1986: Dell releases what it says is the industry's fastest performing PC: a 12MHz, 286-based system.

1987: The company opens its first international subsidiary in the United Kingdom.

1988: After just four years, Dell goes public, raising $30 million in its IPO.

1989: Dell releases its first laptop computer, the 316LT.

1993: The "Dimension" and "OptiPlex" desktops debut for consumer and business users. Dell expands into the Asia Pacific region.

1996: The company launches Dell.com, which generates $1 million in sales per day six months after going live, Dell says.

1997: Dell ships its 10-millionth PC.

2000: It incorporates built-in Wi-Fi on its computers. Sales at Dell.com reach $40 million per day.

2003: The company expands its product portfolio with Dell-branded printers.

2004: Dell becomes China's third largest provider of computer systems and services. Michael Dell steps down as CEO but stays on as chairman of the board.

2006: The company acquires computer gaming company Alienware. Dell's share price experiences steady decline, and the company loses its lead in the PC market to Hewlett-Packard.

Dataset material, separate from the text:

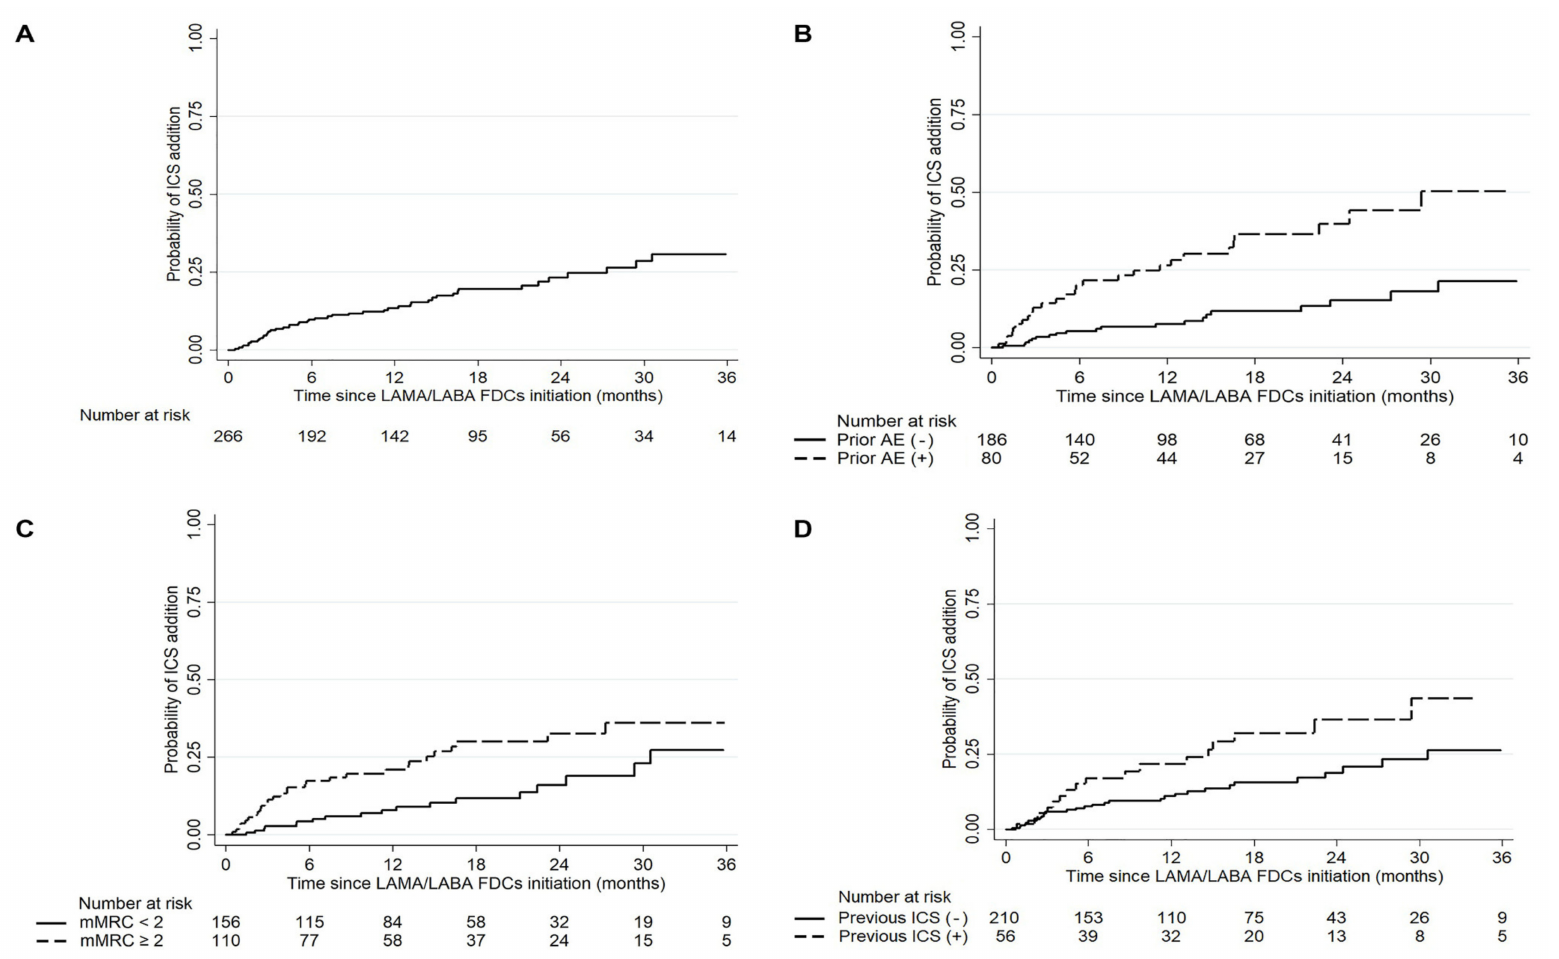
Figure 2. Kaplan–Meier curves for ICS addition in ( A ) overall patients and by ( B ) exacerbation in the previous year, ( C ) baseline dyspnea of mMRC ≥ 2, and ( D ) previous ICS use. FDC, fixed-dose combinations; ICS, inhaled corticosteroids; Prior AE, acute exacerbation in the previous year; LABA, long-acting beta2-agonist; LAMA, long-acting muscarinic antagonist; mMRC, modified medical research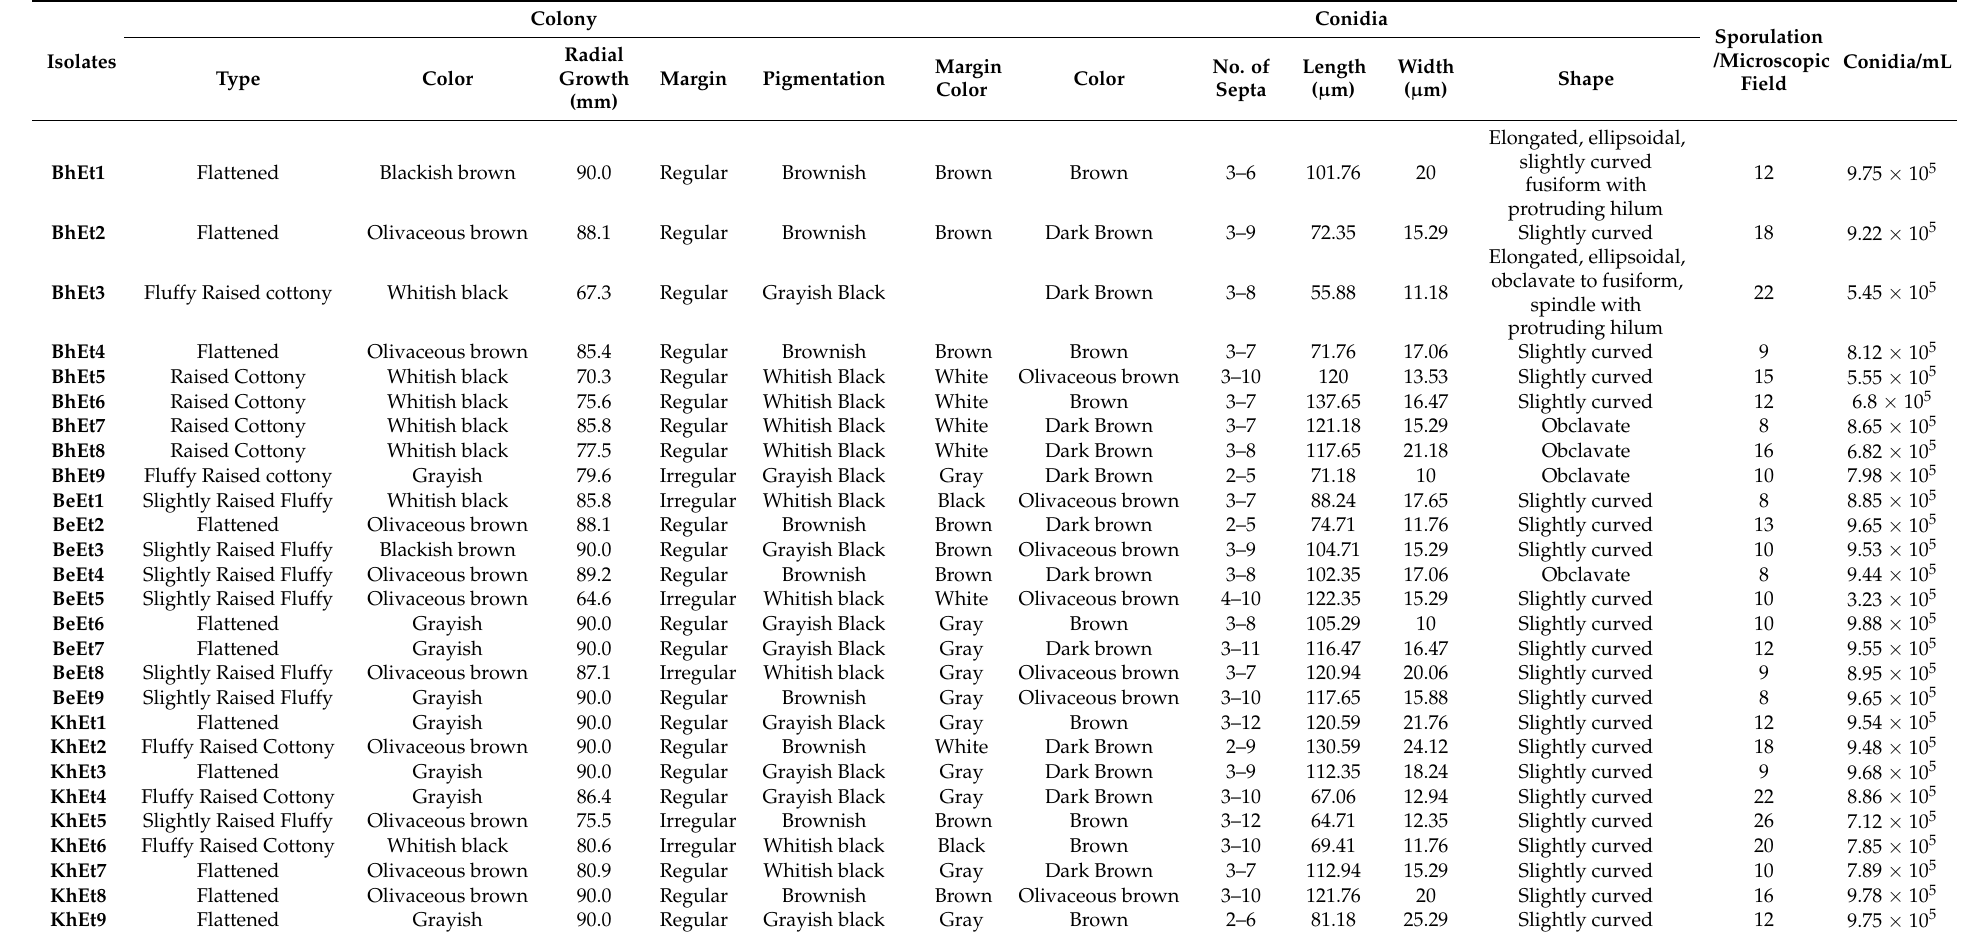
Table 1. Cultural and morphological variability among 45 isolates of E. turcicum causing NCLB disease of maize in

Analysts suggest Dell needs to expand further into non-PC businesses segments.

2007: Michael Dell returns to his role as CEO. He begins a new phase in the company he calls " Dell 2.0," which includes diversifying product offerings and reducing the company's workforce. The "Vostro" family of computer products becomes Dell's flagship line for small businesses. Dell launches carbon-neutral programs for consumers and corporate customers.

2008: The company acquires storage firm EqualLogic. It launches the "Dell Latitude" line of laptops for business users and creates its first Modular Data Center for cloud-computing applications.

2009: Dell acquires Perot Systems and launches a new business called Dell Services, offering end-to-end IT services. Enters the smartphone market with the Mini 3i from China Mobile.

2010: Its first tablet, called the Streak (the device was 5 inches), launches.

2011: Dell acquires enterprise solutions companies Secure Works, RNA Networks and Dell Force10 Networks. It commits $1 billion to develop Dell data and solution centers around the world and records the largest single-year revenue increase in company history, it says.